That sounds more like a legal argument than an engineering one. I mean, who cares what the mechanisms are and what the precise rules and enforcement mechanisms are? The point is there are complicated features that are OK in some contexts but not others, that this varies between problems and between languages, and that some parties make different decisions on how to make use of them even when implementing software for people who take contrasting positions.
I mean... so what? Either Go is good because it lacks exceptions or it's bad for the same reason. And it's either a good decision that it uses a similar mechanism internally or it's a bad one. Both of those are arguments worth having, but they are different arguments and there is no technical reason to demand they be resolved in the same direction.
It is very much an engineering argument, because writing maintainable software requires respecting contracts. If an escape hatch is private, you can't depend on it, because code doing so will break when the hatch changes (and there's no guarantee that it won't).

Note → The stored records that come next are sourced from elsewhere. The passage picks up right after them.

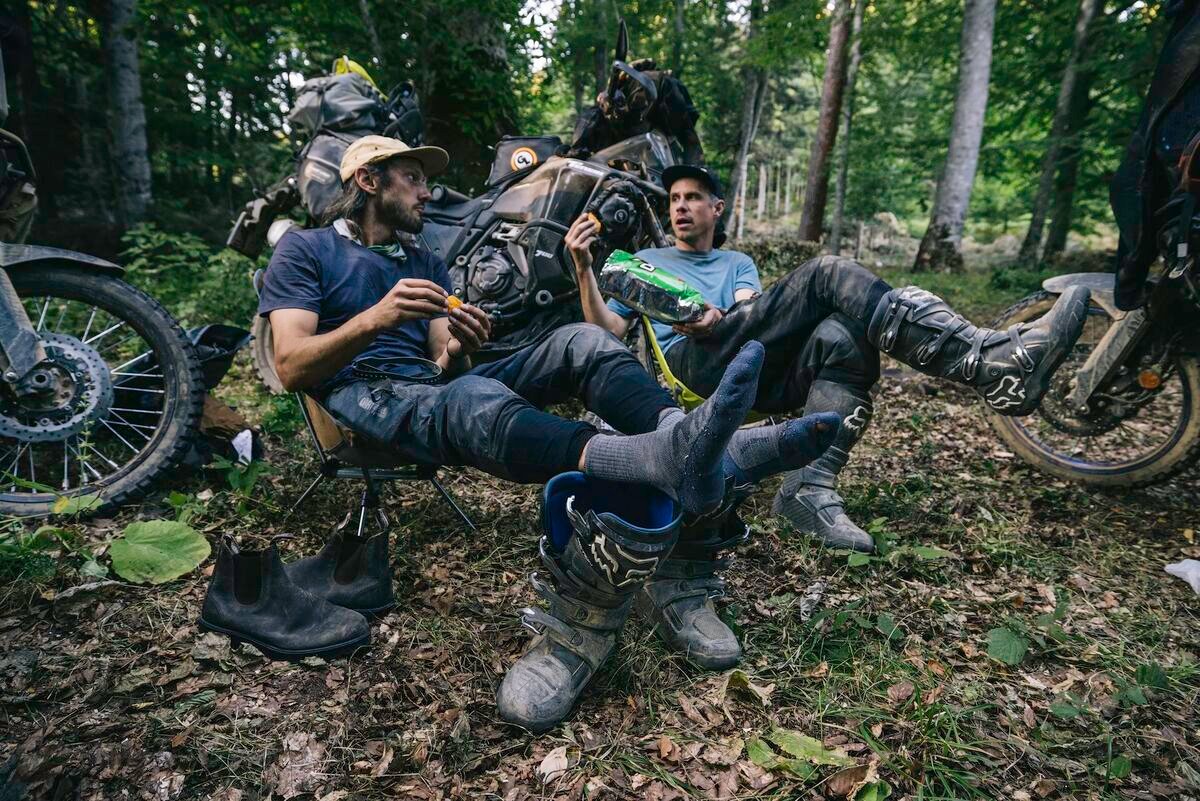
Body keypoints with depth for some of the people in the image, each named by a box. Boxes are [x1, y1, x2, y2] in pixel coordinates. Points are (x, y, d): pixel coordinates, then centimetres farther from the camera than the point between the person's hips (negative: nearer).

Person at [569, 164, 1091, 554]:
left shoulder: (737, 263, 34)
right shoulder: (644, 260, 31)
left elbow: (748, 311, 9)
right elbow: (607, 332, 14)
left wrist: (716, 317, -15)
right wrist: (583, 268, -1)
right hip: (697, 363, -4)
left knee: (843, 336, -29)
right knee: (829, 275, -23)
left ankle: (810, 487, -40)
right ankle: (994, 363, -39)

And my whole response is that that notion of "shouldn't" reflects an aesthetic or moral argument and not a technical one. How Go is implemented says nothing about whether Go is a good language or not.
If I understand you right, your entire argument depends on counting "Go exposes X internal feature" and "Go exposes something equivalent to X internal feature" as different things.
Because demanding Go do either one is an engineering argument.
But demanding the former over the latter is an 'aesthetic or moral' argument.
Well, nobody else is making that distinction! They're only making the engineering argument! You're interpreting their words way too literally if you think they're making the aesthetic argument.